Exercise directions: Which lines in the records below contain the word "story"? Report each of them.

Data shown:
◇ ◇ ◇ ◇

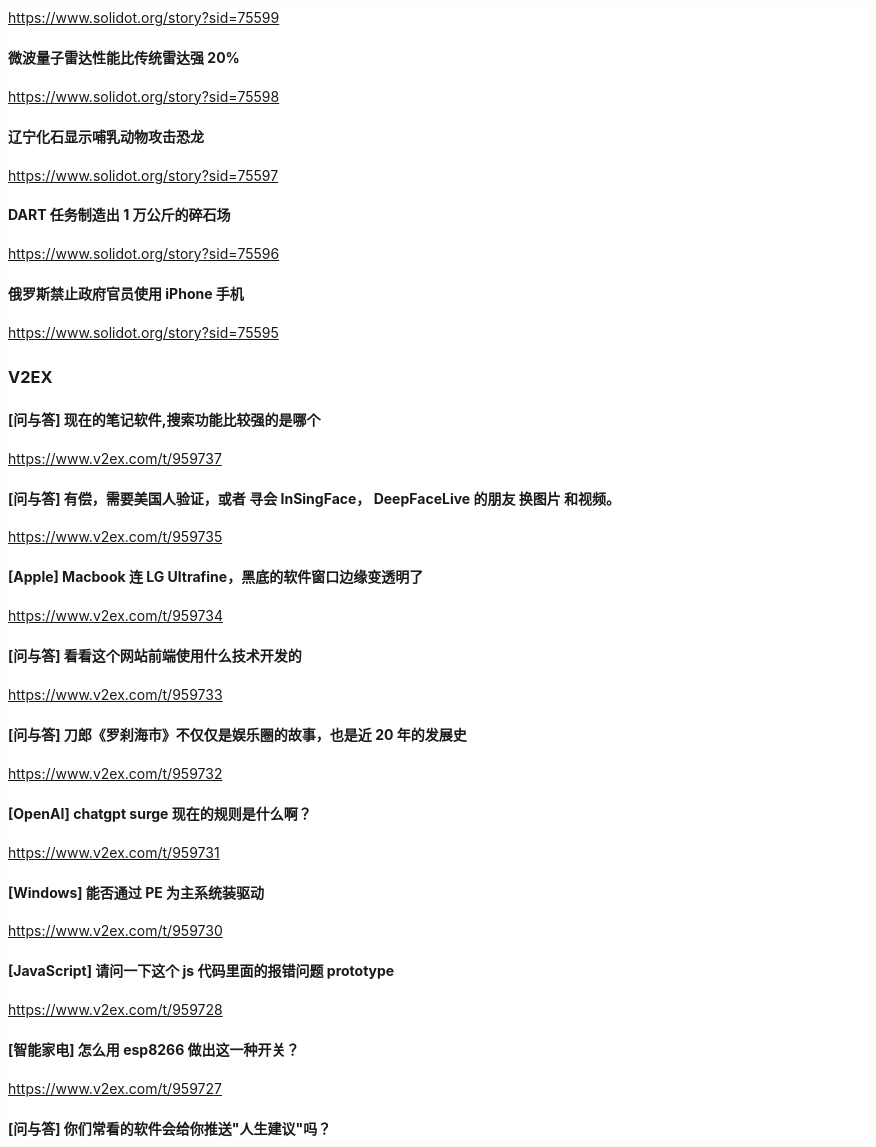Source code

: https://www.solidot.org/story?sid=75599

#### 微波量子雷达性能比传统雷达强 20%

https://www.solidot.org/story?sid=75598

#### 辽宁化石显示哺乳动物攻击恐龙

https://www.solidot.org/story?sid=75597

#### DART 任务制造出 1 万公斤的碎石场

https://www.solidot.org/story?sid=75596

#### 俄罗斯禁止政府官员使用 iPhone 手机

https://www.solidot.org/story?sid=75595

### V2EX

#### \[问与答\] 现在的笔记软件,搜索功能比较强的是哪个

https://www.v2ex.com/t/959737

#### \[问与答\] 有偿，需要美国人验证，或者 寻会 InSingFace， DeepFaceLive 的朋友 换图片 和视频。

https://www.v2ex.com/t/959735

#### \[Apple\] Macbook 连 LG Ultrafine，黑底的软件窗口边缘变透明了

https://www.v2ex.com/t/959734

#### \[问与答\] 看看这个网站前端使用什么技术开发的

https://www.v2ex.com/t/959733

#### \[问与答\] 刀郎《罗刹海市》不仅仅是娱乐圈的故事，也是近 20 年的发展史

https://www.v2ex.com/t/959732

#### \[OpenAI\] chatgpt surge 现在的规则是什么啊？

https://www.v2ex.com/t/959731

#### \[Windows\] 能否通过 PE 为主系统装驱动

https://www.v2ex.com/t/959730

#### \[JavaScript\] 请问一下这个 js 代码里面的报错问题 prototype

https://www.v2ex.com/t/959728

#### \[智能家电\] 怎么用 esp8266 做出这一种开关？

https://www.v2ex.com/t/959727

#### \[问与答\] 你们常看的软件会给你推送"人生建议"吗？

◇ ◇ ◇ ◇

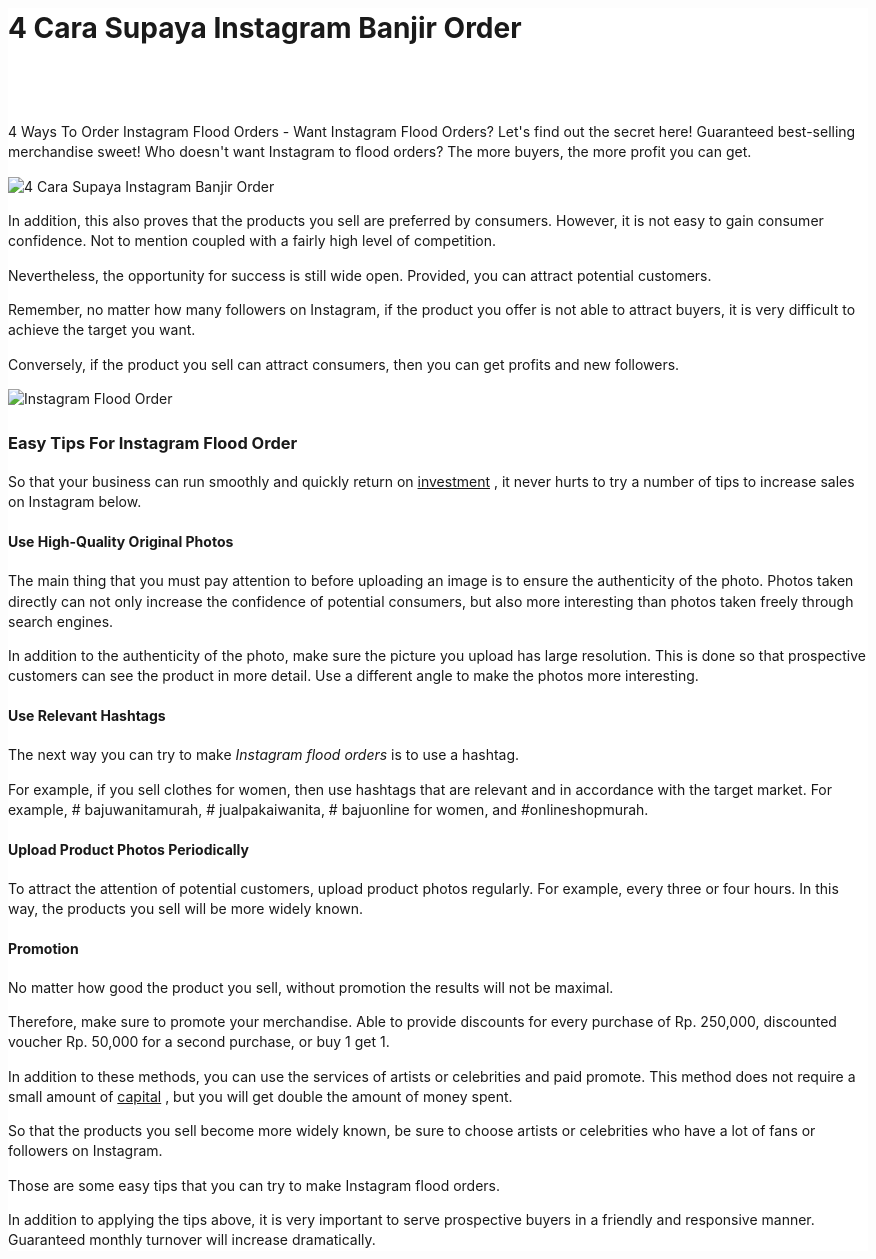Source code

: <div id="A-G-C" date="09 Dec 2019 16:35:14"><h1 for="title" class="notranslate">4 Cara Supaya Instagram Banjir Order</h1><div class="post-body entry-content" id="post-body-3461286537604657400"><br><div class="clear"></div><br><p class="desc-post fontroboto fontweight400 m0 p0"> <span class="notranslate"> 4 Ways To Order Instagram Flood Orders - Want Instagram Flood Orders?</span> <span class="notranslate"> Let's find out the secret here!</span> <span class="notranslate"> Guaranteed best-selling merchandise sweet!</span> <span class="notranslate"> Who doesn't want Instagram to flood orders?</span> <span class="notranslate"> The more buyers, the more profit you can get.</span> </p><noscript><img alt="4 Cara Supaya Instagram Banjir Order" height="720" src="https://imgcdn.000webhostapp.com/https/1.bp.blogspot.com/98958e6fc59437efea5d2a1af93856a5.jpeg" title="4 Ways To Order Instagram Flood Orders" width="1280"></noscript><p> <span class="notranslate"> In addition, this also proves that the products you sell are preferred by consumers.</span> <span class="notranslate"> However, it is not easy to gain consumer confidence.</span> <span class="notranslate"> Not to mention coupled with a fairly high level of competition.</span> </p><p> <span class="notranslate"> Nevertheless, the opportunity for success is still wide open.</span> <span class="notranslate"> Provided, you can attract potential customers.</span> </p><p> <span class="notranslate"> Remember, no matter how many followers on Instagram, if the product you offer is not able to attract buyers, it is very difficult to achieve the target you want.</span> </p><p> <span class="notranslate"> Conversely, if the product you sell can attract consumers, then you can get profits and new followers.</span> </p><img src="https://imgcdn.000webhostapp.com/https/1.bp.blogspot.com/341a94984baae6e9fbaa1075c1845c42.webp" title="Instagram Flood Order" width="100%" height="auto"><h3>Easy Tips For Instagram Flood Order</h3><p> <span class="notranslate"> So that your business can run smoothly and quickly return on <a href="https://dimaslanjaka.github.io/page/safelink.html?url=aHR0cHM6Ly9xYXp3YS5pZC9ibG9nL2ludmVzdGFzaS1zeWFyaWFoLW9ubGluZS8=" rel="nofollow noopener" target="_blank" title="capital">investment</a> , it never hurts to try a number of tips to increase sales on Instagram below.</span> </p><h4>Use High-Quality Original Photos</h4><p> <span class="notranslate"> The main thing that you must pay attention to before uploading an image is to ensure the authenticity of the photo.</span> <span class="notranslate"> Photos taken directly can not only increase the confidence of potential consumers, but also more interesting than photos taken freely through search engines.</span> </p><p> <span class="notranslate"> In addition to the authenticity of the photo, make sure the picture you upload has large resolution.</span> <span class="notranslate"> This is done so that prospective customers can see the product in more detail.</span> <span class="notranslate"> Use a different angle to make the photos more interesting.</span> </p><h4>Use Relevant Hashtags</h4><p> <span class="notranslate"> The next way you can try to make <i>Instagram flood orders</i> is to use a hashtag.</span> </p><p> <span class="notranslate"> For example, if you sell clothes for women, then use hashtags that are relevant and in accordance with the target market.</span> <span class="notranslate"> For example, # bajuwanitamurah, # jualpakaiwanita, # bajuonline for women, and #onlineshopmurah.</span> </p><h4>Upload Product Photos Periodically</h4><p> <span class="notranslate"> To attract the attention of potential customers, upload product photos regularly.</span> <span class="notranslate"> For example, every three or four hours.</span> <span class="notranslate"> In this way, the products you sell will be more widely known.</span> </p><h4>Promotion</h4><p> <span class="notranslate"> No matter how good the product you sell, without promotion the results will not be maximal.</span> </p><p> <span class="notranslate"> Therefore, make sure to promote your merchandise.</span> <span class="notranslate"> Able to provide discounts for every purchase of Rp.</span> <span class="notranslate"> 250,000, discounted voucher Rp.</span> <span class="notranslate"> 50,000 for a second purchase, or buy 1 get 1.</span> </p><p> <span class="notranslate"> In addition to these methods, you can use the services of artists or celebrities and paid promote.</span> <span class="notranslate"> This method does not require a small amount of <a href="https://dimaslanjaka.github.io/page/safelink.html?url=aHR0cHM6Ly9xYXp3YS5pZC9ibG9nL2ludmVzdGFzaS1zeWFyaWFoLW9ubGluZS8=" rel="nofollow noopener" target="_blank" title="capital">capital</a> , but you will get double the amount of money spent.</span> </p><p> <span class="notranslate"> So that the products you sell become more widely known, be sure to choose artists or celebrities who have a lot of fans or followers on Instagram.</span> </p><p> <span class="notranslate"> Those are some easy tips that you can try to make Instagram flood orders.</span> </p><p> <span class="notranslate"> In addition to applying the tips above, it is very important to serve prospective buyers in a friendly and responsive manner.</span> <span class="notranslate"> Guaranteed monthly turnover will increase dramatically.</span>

◇ ◇ ◇ ◇

Solution below:
: https://www.solidot.org/story?sid=75599
https://www.solidot.org/story?sid=75598
https://www.solidot.org/story?sid=75597
https://www.solidot.org/story?sid=75596
https://www.solidot.org/story?sid=75595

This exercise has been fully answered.